Gambling, Gods and LSD
Gambling, Gods and LSD comes for the second time at CPH:DOX, so those who missed it back in 2003 now have the chance to watch one of the best experimental documentary films in the last 15 years, which has been compared to Koyaanisqatsi, Baraka, and Man with a Movie Camera. The director, Peter Mettler, takes a journey through culture, talks with a couple addicted to heroin and the Swiss scientist who discovered LSD, and aims to answer some of humanity’s biggest philosophical questions: transcendence, the denial of death, our relationship to nature, and the illusion of safety.
The China Hustle
Journalists, economists, and speculators talk about the financial crisis that 10 years ago changed the world’s financial markets and affected the lives of millions of people. According to the interviewed specialists, Wall Street didn’t learn from its mistakes but now repeats them. Only this time, the target is China. The China Hustle presents some tough truths and facts about the world’s present and future as said from some of the people that pull the strings.
Wild Relatives
How are biodiversity, global justice, climate change, and international politics connected? With Syria, Lebanon, and Svalbard in the foreground, Jumana Manna aims to shed some light on how the hierarchies and relationships in ICARDA, an agriculture program involving the transaction of seeds, affect humanity’s present and future.
Faces Places
When the 89-year-old filmmaker Agnès Varda and the young photographer JR met they decided to use their love of capturing people’s portraits and set out for a round trip in France. The result is a sweet and a sensational documentary that celebrates life, creativity, and artistic expression. Faces Places has been praised by critics all over the world since its premiere in Cannes last summer.
Desolation Center
Back in the ’80s, Stuart Swezey, a music lover and member of the LA’s underground punk music scene, decided to organize a series of concerts in the middle of the Mojave desert, inviting his favorite bands to perform in a place where the police wouldn’t bother them. He didn’t have to try hard to persuade them and Desolation Center shows became the mecca for upcoming bands and the ’80s rebellious youth. Sonic Youth, Einstürzende Neubauten, Savage Republic, and Minutemen are only some of the bands that set their gear on the desert’s sands to perform in front of an ecstatic crowd, and luckily, they were all caught on camera.
12 Days
The French magnum photographer Raymond Depardon takes his camera into the wards of a French psychiatric clinic. When patients are in front of the judge explaining their medical condition, Depardon is there. When the judge announces his decision whether a patient should be hospitalized or not, the acclaimed photographer is also there, striving to show the emotions of both the participants and the judges through his lens. 12 Days offers an insight to a place that not many filmmakers have dared to step in and Depardon’s artistic photography create powerful emotions to viewers that aren’t afraid to look behind a psychiatric clinic’s closed doors.
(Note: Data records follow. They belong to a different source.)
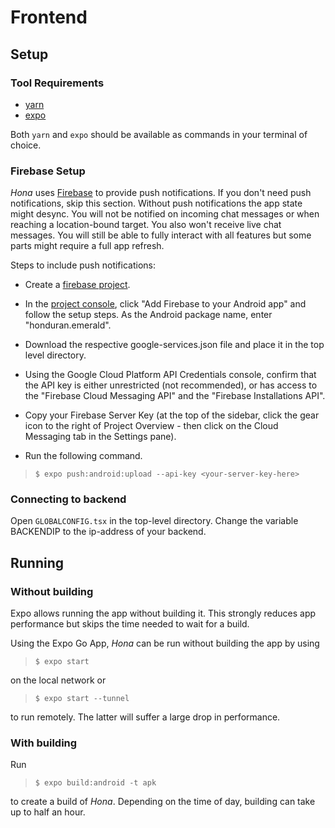 # Frontend

## Setup
### Tool Requirements

- [yarn](https://yarnpkg.com/)
- [expo](https://docs.expo.io/get-started/installation/)

Both `yarn` and `expo` should be available as commands in your terminal of choice.

### Firebase Setup

*Hona* uses [Firebase](https://firebase.google.com/) to provide push notifications. If you don't need push notifications, skip this section. Without push notifications the app state might desync. You will not be notified on incoming chat messages or when reaching a location-bound target. You also won't receive live chat messages. You will still be able to fully interact with all features but some parts might require a full app refresh.

Steps to include push notifications:
- Create a [firebase project](https://console.firebase.google.com/u/0/).
- In the [project console](https://console.firebase.google.com/u/0/), click "Add Firebase to your Android app" and follow the setup steps. As the Android package name, enter "honduran.emerald".
- Download the respective google-services.json file and place it in the top level directory.
- Using the Google Cloud Platform API Credentials console, confirm that the API key is either unrestricted (not recommended), or has access to the "Firebase Cloud Messaging API" and the "Firebase Installations API".

- Copy your Firebase Server Key (at the top of the sidebar, click the gear icon to the right of Project Overview - then click on the Cloud Messaging tab in the Settings pane).
- Run the following command.
> `$ expo push:android:upload --api-key <your-server-key-here>`

### Connecting to backend

Open `GLOBALCONFIG.tsx` in the top-level directory. Change the variable BACKENDIP to the ip-address of your backend.

## Running

### Without building

Expo allows running the app without building it. This strongly reduces app performance but skips the time needed to wait for a build.

Using the Expo Go App, *Hona* can be run without building the app by using 

> `$ expo start`

on the local network or

> `$ expo start --tunnel`

to run remotely. The latter will suffer a large drop in performance.

### With building

Run

> `$ expo build:android -t apk`

to create a build of *Hona*. Depending on the time of day, building can take up to half an hour.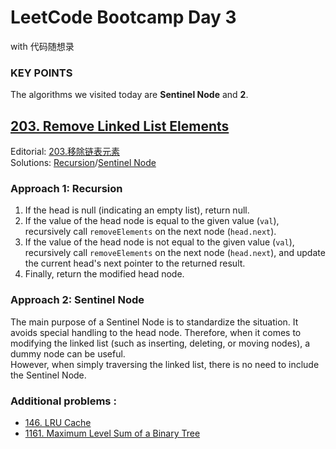 # LeetCode Bootcamp Day 3  
 with 代码随想录  

<!-- ### 对自己的话   -->
 >

### KEY POINTS

The  algorithms we visited today are **Sentinel Node** and **2**.


## [203. Remove Linked List Elements](https://leetcode.com/problems/remove-linked-list-elements/)  
Editorial: [203.移除链表元素](https://programmercarl.com/0203.%E7%A7%BB%E9%99%A4%E9%93%BE%E8%A1%A8%E5%85%83%E7%B4%A0.html#%E5%85%B6%E4%BB%96%E8%AF%AD%E8%A8%80%E7%89%88%E6%9C%AC)  
Solutions: [Recursion](./203_1.java)/[Sentinel Node](./203_2.java)

> 


### Approach 1: Recursion
1. If the head is null (indicating an empty list), return null.
2. If the value of the head node is equal to the given value (`val`), recursively call `removeElements` on the next node (`head.next`).
3. If the value of the head node is not equal to the given value (`val`), recursively call `removeElements` on the next node (`head.next`), and update the current head's next pointer to the returned result.
4. Finally, return the modified head node.

### Approach 2: Sentinel Node
The main purpose of a Sentinel Node is to standardize the situation. It avoids special handling to the head node. Therefore, when it comes to modifying the linked list (such as inserting, deleting, or moving nodes), a dummy node can be useful.  
However, when simply traversing the linked list, there is no need to include the Sentinel Node.

<!-- ### Additional Notes: -->


### Additional problems :   
- [146. LRU Cache](https://leetcode.com/problems/lru-cache/description/)
- [1161. Maximum Level Sum of a Binary Tree](https://leetcode.com/problems/maximum-level-sum-of-a-binary-tree)

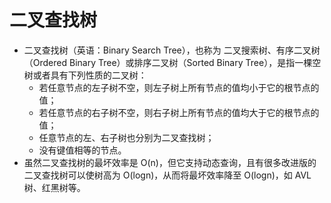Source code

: # 二叉查找树
* 二叉查找树（英语：Binary Search Tree），也称为 二叉搜索树、有序二叉树（Ordered Binary Tree）或排序二叉树（Sorted Binary Tree），是指一棵空树或者具有下列性质的二叉树：
  * 若任意节点的左子树不空，则左子树上所有节点的值均小于它的根节点的值；
  * 若任意节点的右子树不空，则右子树上所有节点的值均大于它的根节点的值；
  * 任意节点的左、右子树也分别为二叉查找树；
  * 没有键值相等的节点。
* 虽然二叉查找树的最坏效率是 O(n)，但它支持动态查询，且有很多改进版的二叉查找树可以使树高为 O(logn)，从而将最坏效率降至 O(logn)，如 AVL 树、红黑树等。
In the Name of your Daughter
Even though in Tanzania, genital mutilation is illegal, many girls’ families still want them to get circumcised. In the past few years many have raised their voice in order to stop a procedure that costs the life of hundreds of girls every year. In the Name of your Daughter presents the story of Rhobi Samwelly, a strong woman who tries to inform parents in Tanzania about the effects of genital mutilation and has founded the Safe House, where girls that run from their families can find shelter.